**Task directions**
Rewrite every line in this listing, replacing "TMC" with "T.M.C." wherever it appears and leaving everything else as it is.

[Saved data entries]
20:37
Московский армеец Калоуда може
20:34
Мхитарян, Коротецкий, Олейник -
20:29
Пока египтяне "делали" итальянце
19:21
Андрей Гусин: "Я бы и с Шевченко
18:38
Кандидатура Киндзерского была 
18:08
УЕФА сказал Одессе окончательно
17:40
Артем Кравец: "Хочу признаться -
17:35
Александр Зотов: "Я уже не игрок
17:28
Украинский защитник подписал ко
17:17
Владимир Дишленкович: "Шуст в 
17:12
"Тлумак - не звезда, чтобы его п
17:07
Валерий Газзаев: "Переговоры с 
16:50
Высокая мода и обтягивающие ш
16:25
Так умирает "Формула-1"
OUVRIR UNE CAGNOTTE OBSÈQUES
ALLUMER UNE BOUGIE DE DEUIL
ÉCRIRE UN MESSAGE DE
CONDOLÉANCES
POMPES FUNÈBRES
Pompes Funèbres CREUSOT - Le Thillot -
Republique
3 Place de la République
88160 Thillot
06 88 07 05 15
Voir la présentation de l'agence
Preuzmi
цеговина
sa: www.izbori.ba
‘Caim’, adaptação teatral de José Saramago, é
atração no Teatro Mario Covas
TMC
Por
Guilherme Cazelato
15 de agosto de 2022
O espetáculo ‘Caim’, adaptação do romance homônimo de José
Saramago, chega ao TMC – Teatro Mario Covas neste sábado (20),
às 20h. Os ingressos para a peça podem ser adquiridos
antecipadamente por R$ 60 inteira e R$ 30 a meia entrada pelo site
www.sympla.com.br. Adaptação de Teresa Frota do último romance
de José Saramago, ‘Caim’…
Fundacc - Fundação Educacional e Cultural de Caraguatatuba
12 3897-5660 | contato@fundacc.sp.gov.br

**Exercise result**
20:37
Московский армеец Калоуда може
20:34
Мхитарян, Коротецкий, Олейник -
20:29
Пока египтяне "делали" итальянце
19:21
Андрей Гусин: "Я бы и с Шевченко
18:38
Кандидатура Киндзерского была 
18:08
УЕФА сказал Одессе окончательно
17:40
Артем Кравец: "Хочу признаться -
17:35
Александр Зотов: "Я уже не игрок
17:28
Украинский защитник подписал ко
17:17
Владимир Дишленкович: "Шуст в 
17:12
"Тлумак - не звезда, чтобы его п
17:07
Валерий Газзаев: "Переговоры с 
16:50
Высокая мода и обтягивающие ш
16:25
Так умирает "Формула-1"
OUVRIR UNE CAGNOTTE OBSÈQUES
ALLUMER UNE BOUGIE DE DEUIL
ÉCRIRE UN MESSAGE DE
CONDOLÉANCES
POMPES FUNÈBRES
Pompes Funèbres CREUSOT - Le Thillot -
Republique
3 Place de la République
88160 Thillot
06 88 07 05 15
Voir la présentation de l'agence
Preuzmi
цеговина
sa: www.izbori.ba
‘Caim’, adaptação teatral de José Saramago, é
atração no Teatro Mario Covas
T.M.C.
Por
Guilherme Cazelato
15 de agosto de 2022
O espetáculo ‘Caim’, adaptação do romance homônimo de José
Saramago, chega ao T.M.C. – Teatro Mario Covas neste sábado (20),
às 20h. Os ingressos para a peça podem ser adquiridos
antecipadamente por R$ 60 inteira e R$ 30 a meia entrada pelo site
www.sympla.com.br. Adaptação de Teresa Frota do último romance
de José Saramago, ‘Caim’…
Fundacc - Fundação Educacional e Cultural de Caraguatatuba
12 3897-5660 | contato@fundacc.sp.gov.br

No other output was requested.